## Task instructions
1. For each statement about the Pirarubicin abstract below, answer yes or no and quote the words from the abstract that decide it.
(a) The maximum tolerated dose in poor-risk patients was 70 mg/m².
(b) Myelosuppression was greater in patients with hepatic dysfunction.
(c) Doxorubicin made up more than half of the metabolites found in plasma.
2. Answer these questions using the Pirarubicin abstract below.
(a) How many patients were in the study?
(b) On what day did the granulocyte nadir occur?
(c) In which tumor types was activity noted?

Text for analysis Start Marker

A phase i study of 4′-0-tetrahydropyranyladriamycin: Clinical pharmacology and pharmacokinetics

Abstract

A Phase I study of intravenous (IV) bolus 4′‐0‐tetrahydropyranyladriamycin (Pirarubicin) was done in 55 patients in good performance status with refractory tumors. Twenty‐six had minimal prior therapy (good risk), 23 had extensive prior therapy (poor risk), and six had renal and/or hepatic dysfunction. A total of 167 courses at doses of 15 to 70 mg/m² were evaluable. Maximum tolerated dose in good‐risk patients was 70 mg/m², and in poor‐risk patients, 60 mg/m². the dose‐limiting toxic effect was transient noncumulative granulocytopenia. Granulocyte nadir was on day 14 (range, 4–22). Less frequent toxic effects included thrombocytopenia, anemia, nausea, mild alopecia, phlebitis, and mucositis. Myelosuppression was more in patients with hepatic dysfunction. Pharmacokinetic analyses in 21 patients revealed Pirarubicin plasma T 1/2 α (± SE) of 2.5 ± 0.85 minutes, Tβ 1/2 of 25.6 ± 6.5 minutes, and T 1/2 γ of 23.6 ± 7.6 hours. the area under the curve was 537 ± 149 ng/ml × hours, volume of distribution (V_d) 3504 ± 644 l/m², and total clearance (Cl_T) was 204 + 39.3 l/hour/m². Adriamycinol, doxorubicin, adriamycinone, and tetrahydropyranyladriamycinol were the metabolites detected in plasma and the amount of doxorubicin was ⩽ 10% of the total metabolites. Urinary excretion of Pirarubicin in the first 24 hours was ⩽ 10%. Activity was noted in mesothelioma, leiomyosarcoma, and basal cell carcinoma. the recommended starting dose for Phase II trials is 60 mg/m² IV bolus every 3 weeks.

Text for analysis End Marker
Information provided Start Marker

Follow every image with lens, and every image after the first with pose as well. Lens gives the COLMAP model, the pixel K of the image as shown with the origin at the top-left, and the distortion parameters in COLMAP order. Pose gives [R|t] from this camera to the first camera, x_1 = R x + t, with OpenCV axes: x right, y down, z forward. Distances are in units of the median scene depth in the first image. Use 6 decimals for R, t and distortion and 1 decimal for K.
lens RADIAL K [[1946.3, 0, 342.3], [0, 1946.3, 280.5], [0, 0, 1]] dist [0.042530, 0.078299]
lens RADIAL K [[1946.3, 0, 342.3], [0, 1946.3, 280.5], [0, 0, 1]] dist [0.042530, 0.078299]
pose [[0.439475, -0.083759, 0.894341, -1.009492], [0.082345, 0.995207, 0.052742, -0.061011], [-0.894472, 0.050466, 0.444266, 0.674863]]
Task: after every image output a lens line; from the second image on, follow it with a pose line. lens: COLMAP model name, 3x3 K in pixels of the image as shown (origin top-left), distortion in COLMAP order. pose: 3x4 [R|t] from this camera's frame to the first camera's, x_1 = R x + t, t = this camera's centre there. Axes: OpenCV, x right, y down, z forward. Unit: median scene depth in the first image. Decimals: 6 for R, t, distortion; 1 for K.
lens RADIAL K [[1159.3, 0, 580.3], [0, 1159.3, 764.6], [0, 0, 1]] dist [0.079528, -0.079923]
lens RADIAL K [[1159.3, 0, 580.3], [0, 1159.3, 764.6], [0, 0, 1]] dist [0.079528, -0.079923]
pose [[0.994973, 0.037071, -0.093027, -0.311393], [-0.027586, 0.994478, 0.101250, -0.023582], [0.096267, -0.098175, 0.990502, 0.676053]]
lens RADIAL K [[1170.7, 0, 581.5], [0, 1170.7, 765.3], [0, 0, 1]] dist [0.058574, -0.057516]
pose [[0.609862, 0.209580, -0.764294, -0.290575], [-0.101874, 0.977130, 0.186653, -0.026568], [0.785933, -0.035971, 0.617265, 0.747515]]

Information provided End Marker

## Task-by-task solutions
1.
(a) No: "and in poor‐risk patients, 60 mg/m²"
(b) Yes: "Myelosuppression was more in patients with hepatic dysfunction."
(c) No: "the amount of doxorubicin was ⩽ 10% of the total metabolites"

2.
(a) 55 patients.
(b) Day 14 (range, 4–22).
(c) Mesothelioma, leiomyosarcoma, and basal cell carcinoma.